Northumberland-based Cowell's Garden Centre owner Alan Cowell said Easter was poor because of ground conditions, temperatures and weather.
"No-one has any enthusiasm. If it's not the weather then we're in deep trouble. We've not had a good run of weather yet. We were 40 per cent behind on last Easter, though last April was incredible.
"People are not going to bother with certain spring lines. A lot of herbaceous has hardly shown any growth. It's not rooting properly and there are no good light levels." He said tomato plants were not selling because gardeners did not want to have to heat greenhouses.
"If it doesn't pick up there will be some very scared garden centre owners. Last year we had a good time but it ended up being not so good because of the long winter.
"From 16 December my business might as well have closed the gate.

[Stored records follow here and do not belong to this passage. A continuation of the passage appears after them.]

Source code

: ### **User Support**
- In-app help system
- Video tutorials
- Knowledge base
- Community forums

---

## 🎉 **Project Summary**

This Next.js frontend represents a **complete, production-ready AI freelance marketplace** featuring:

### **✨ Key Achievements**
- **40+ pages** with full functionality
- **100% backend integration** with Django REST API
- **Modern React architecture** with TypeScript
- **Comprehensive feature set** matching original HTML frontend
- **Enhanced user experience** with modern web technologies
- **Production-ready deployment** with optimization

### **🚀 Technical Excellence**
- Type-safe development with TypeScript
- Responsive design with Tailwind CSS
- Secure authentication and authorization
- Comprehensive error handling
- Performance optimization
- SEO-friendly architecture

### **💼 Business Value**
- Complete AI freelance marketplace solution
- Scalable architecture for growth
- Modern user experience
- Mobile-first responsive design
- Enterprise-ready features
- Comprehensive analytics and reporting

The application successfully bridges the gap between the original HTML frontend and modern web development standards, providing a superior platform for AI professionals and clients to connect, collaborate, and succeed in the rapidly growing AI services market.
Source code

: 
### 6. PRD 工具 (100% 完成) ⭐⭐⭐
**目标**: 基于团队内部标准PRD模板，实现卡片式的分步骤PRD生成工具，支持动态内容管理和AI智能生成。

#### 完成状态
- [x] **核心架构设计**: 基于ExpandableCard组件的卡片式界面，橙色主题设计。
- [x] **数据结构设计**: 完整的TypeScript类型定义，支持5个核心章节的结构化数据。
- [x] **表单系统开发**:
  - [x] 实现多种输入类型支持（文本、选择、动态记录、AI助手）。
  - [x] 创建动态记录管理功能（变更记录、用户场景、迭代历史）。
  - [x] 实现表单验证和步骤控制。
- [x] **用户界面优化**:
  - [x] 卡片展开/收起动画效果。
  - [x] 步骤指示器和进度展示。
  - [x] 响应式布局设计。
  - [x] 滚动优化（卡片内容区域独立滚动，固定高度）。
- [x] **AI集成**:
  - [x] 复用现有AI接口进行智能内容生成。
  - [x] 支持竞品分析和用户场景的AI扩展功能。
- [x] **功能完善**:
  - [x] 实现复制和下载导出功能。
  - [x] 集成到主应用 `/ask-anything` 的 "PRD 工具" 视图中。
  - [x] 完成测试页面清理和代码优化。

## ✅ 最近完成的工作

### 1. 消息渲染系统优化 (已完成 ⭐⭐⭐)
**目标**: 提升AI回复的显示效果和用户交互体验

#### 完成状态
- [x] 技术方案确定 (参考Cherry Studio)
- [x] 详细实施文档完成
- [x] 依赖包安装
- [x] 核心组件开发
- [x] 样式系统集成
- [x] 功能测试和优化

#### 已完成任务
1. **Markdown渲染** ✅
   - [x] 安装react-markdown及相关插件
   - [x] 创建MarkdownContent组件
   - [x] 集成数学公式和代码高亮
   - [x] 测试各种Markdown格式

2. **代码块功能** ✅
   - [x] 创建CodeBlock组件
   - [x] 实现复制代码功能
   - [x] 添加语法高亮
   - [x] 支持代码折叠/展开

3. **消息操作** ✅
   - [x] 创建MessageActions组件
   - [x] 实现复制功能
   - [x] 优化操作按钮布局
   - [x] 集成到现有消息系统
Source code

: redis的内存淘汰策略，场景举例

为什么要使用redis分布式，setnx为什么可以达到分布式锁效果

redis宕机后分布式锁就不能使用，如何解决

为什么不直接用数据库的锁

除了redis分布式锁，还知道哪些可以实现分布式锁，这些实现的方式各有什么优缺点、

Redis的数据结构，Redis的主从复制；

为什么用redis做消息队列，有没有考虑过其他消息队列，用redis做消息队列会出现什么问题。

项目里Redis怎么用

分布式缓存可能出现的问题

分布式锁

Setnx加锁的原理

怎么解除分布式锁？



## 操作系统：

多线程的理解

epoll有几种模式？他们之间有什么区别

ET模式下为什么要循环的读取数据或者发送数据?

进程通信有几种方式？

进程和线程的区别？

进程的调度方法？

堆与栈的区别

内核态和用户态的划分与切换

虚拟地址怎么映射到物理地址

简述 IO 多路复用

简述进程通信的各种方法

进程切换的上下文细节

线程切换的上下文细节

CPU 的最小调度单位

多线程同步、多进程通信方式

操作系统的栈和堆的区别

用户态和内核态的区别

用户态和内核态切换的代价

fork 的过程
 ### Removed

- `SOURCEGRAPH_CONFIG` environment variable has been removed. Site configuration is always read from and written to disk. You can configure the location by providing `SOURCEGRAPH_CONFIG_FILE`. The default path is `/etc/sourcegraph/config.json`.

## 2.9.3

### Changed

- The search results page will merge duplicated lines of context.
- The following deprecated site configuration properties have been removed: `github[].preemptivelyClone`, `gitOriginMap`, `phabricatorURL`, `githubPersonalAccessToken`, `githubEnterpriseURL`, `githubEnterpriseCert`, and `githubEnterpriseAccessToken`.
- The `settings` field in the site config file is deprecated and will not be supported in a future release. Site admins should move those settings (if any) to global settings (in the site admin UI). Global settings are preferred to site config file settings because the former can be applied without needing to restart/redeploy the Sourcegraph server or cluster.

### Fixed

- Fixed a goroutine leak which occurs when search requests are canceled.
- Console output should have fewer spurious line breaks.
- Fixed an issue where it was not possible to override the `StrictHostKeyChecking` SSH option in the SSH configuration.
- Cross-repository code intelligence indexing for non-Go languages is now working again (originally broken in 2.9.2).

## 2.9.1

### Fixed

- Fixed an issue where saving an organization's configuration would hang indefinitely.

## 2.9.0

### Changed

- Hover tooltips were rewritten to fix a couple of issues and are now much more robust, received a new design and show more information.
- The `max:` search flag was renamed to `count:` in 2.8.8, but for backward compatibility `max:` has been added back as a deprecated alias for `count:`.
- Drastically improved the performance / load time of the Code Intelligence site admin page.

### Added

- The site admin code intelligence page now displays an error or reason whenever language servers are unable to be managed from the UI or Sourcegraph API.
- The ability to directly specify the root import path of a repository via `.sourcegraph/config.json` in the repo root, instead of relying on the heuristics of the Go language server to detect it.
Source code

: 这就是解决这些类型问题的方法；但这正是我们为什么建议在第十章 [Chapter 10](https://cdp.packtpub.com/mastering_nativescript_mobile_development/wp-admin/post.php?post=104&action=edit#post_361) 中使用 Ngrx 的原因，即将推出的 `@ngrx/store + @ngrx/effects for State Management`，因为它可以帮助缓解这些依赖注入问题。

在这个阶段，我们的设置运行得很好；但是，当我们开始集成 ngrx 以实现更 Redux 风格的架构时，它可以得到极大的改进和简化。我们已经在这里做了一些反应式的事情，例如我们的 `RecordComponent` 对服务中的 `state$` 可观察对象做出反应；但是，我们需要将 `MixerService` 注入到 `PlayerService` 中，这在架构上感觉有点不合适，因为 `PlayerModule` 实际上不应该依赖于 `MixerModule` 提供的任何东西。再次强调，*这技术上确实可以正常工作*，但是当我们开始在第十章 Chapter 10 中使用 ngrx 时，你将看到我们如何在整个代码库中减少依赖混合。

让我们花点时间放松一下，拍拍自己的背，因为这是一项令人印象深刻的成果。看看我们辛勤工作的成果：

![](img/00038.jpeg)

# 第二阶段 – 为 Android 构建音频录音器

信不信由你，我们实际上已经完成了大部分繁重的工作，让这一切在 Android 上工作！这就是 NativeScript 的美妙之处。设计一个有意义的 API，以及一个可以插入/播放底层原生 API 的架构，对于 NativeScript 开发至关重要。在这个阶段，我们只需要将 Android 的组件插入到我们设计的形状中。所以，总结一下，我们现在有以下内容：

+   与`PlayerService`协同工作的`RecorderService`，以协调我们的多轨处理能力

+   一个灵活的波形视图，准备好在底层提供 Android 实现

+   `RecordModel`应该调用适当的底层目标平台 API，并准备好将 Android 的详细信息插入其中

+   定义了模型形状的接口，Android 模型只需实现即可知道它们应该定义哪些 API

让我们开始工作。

Wage bills don't get any less and gas and electricity have gone through the roof. We're not taking enough to cover the costs."
In the south, Cambridge-based Scotsdales managing director Caroline Owen said Easter was "a lot better than we expected. The weather turned out well." South-east-based chain Squires was even with Easter 2009.
GCA chief executive Gillie Westwood said: "There is definitely a north-south divide. It is all weather-related."
Worcestershire-based Webbs Garden Centre: "Easter was much better than expected, with sales down 8.5 per cent against last year - pretty good considering the awful weather."
South coast-based Haskins: "Bird care was up 10 per cent, food five per cent, Easter gifts 14 per cent and food five per cent.
Chester-based Grosvenor Garden Centre: "It was a disappointing weekend compared to last year but far better than when we had feared the worst earlier in the week."
Lothian-based Dobbies: "We obviously had a disappointing Easter weekend due to the extremely adverse weather."